A brand new vulnerability dubbed ‘LeftoverLocals’ affecting graphics processing items from AMD, Apple, Qualcomm, and Imagination Technologies permits retrieving knowledge from the native reminiscence area.
Tracked as CVE-2023-4969, the safety subject allows knowledge restoration from susceptible GPUs, particularly within the context of enormous language fashions (LLMs) and machine studying (ML) processes.
LeftoverLocals was found by Trail of Bits researchers Tyler Sorensen and Heidy Khlaaf, who reported it privately to the distributors earlier than publishing a technical overview.
LeftoverLocals particulars
The safety flaw stems from the truth that some GPU frameworks don’t isolate reminiscence utterly and one kernel working on the machine might learn values in native reminiscence written by one other kernel.
Trail of Bits researchers Tyler Sorensen and Heidy Khlaaf, who found and reported the vulnerability, clarify that an adversary solely must run a GPU compute software (eg OpenCL, Vulkan, Metal) to learn knowledge a person left within the GPU native reminiscence.
“Using these, the attacker can learn knowledge that the sufferer has left within the GPU native reminiscence just by writing a GPU kernel that dumps uninitialized native reminiscence” – Trail of Bits
LeftoverLocals lets attackers launch a ‘listener’ – a GPU kernel that reads from uninitialized native reminiscence and may dump the information in a persistent location, equivalent to the worldwide reminiscence.
If the native reminiscence will not be cleared, the attacker can use the listener to learn values left behind by the ‘author’ – a program that shops values to native reminiscence.
The animation beneath reveals how the author and listener packages work together and the way the latter can retrieve knowledge from the previous on affected GPUs.

The recovered knowledge can reveal delicate details about the sufferer’s computations, together with mannequin inputs, outputs, weights, and intermediate computations.

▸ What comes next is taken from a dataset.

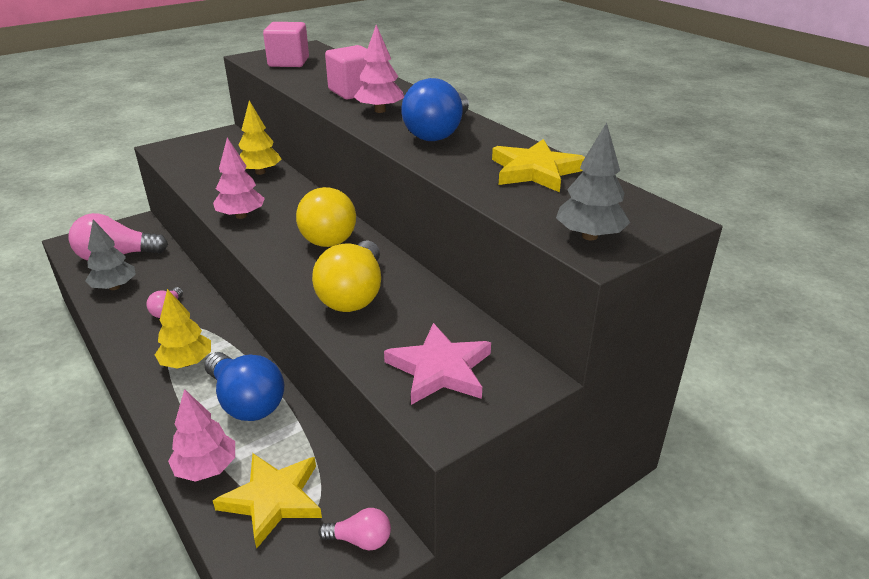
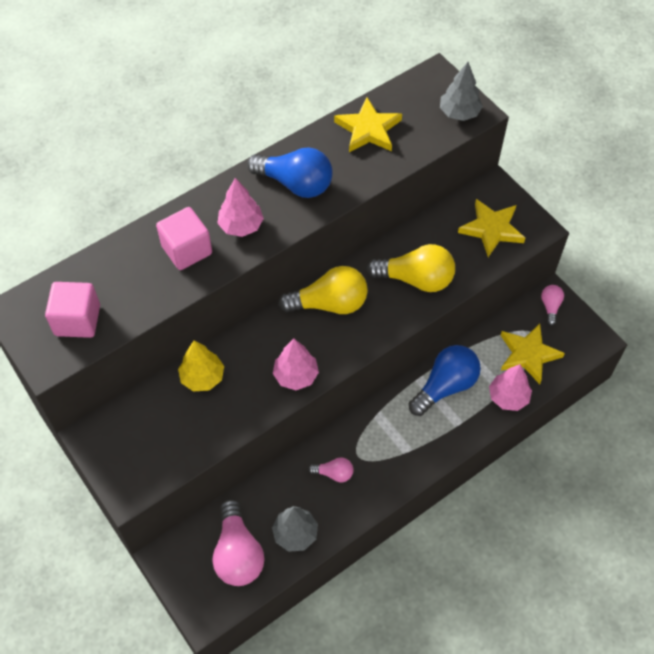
camera: 90 degrees left, 25 degrees up
(187, 362) = (404, 438): yellow tree -> none
(440, 369) = (492, 229): pink star -> yellow star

In a multi-tenant GPU context that runs LLMs, LeftoverLocals can be utilized to pay attention to different customers’ interactive classes and get well from the GPU’s native reminiscence the information from the sufferer’s “author” course of.
The Trail of Bits researchers have created a proof of idea (PoC) to show LeftoverLocals and confirmed that an adversary can get well 5.5MB of knowledge per GPU invocation, relying on the GPU framework.
On an AMD Radeon RX 7900 XT powering the open-source LLM llama.cpp, an attacker can get as a lot as 181MB per question, which is adequate to reconstruct the LLM’s responses with excessive accuracy.
Impact and remediation
Trail of Bits researchers found CVE-2023-4969 in September 2023 and knowledgeable CERT/CC to assist coordinate the disclosure and patching efforts.
Mitigation efforts are underway as some distributors have already mounted it whereas others are nonetheless engaged on a solution to develop and implement a protection mechanism.
In the case of Apple, the most recent iPhone 15 is unaffected and fixes grew to become accessible for A17 and M3 processors, however the subject persists on M2-powered computer systems.
AMD knowledgeable that the next GPU fashions stay susceptible as its engineers examine efficient mitigation methods.
Qualcomm has launched a patch by way of firmware v2.0.7 that fixes LeftoverLocals in some chips however others stay susceptible.
Imagination launched a repair in DDK v23.3 in December 2023. However, Google warned in January 2024 that a few of the vendor’s GPUs are nonetheless impacted.
Intel, NVIDIA, and ARM GPUs have reported that the information leak drawback doesn’t have an effect on their units.
Trail of Bits means that GPU distributors implement an computerized native reminiscence clearing mechanism between kernel calls, making certain isolation of delicate knowledge written by one course of.
While this strategy would possibly introduce some efficiency overhead, the researchers counsel that the trade-off is justified given the severity of the safety implications.
Other potential mitigations embody avoiding multi-tenant GPU environments in security-critical eventualities and implementing user-level mitigations.